---------- TEKS DOKUMEN ----------

SUKABUMIUPDATE.com - Filsuf Italia abad ke-16, Niccolo Machiavelli (3 Mei 1469 – 21 Juni 1527) dikenal dengan pandangan-pandangan politiknya tentang bagaimana caranya seseorang mendapatkan kekuasaan, dan terus melanjutkan kekuasaannya secara efektif.
Salah satu nasihat Machiavelli, seperti dalam bukunya yang terkenal The Prince (1932), Ia mengatakan lebih penting bagi seorang penguasa untuk ditakuti daripada dicintai.
Dan untuk itu, kata dia, seorang penguasa perlu untuk melakukan segala upaya apapun untuk memelihara serta meningkatkan kekuasaannya. Bahkan, jika pun itu harus dilakukan dengan cara-cara yang melanggar moral, demi tujuan akhirnya untuk meraih kejayaan.

----------

PERMINTAAN TUGAS
Tolong salin bagian teks tentang Machiavelli, mulai dari "SUKABUMIUPDATE.com - Filsuf" dan terus sampai "kekuasaannya secara efektif.". Daftar berikut merupakan bahan tersendiri yang terpisah dari teks tentang Machiavelli.

---------- DATA YANG DIBERIKAN ----------

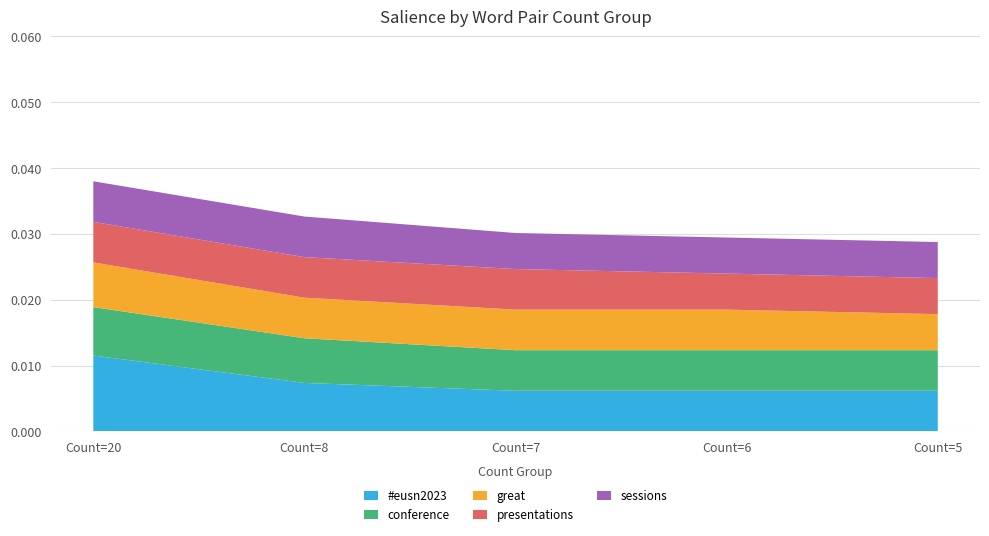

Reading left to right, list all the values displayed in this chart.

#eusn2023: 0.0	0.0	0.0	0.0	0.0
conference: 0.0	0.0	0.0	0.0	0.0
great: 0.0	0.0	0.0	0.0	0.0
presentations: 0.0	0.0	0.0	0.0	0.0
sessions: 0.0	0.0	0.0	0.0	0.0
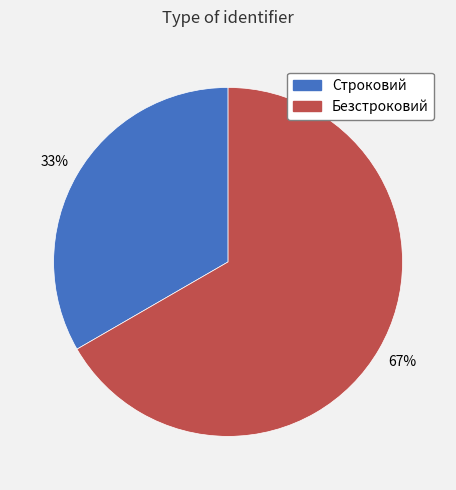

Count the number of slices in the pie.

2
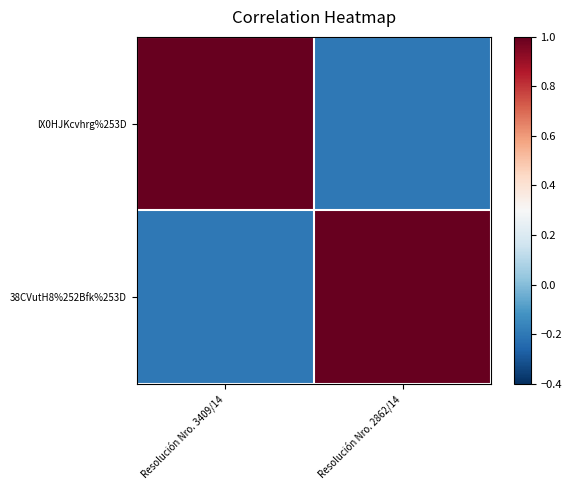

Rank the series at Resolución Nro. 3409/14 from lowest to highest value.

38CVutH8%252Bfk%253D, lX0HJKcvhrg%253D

----------

JAWABAN LATIHAN
SUKABUMIUPDATE.com - Filsuf Italia abad ke-16, Niccolo Machiavelli (3 Mei 1469 – 21 Juni 1527) dikenal dengan pandangan-pandangan politiknya tentang bagaimana caranya seseorang mendapatkan kekuasaan, dan terus melanjutkan kekuasaannya secara efektif.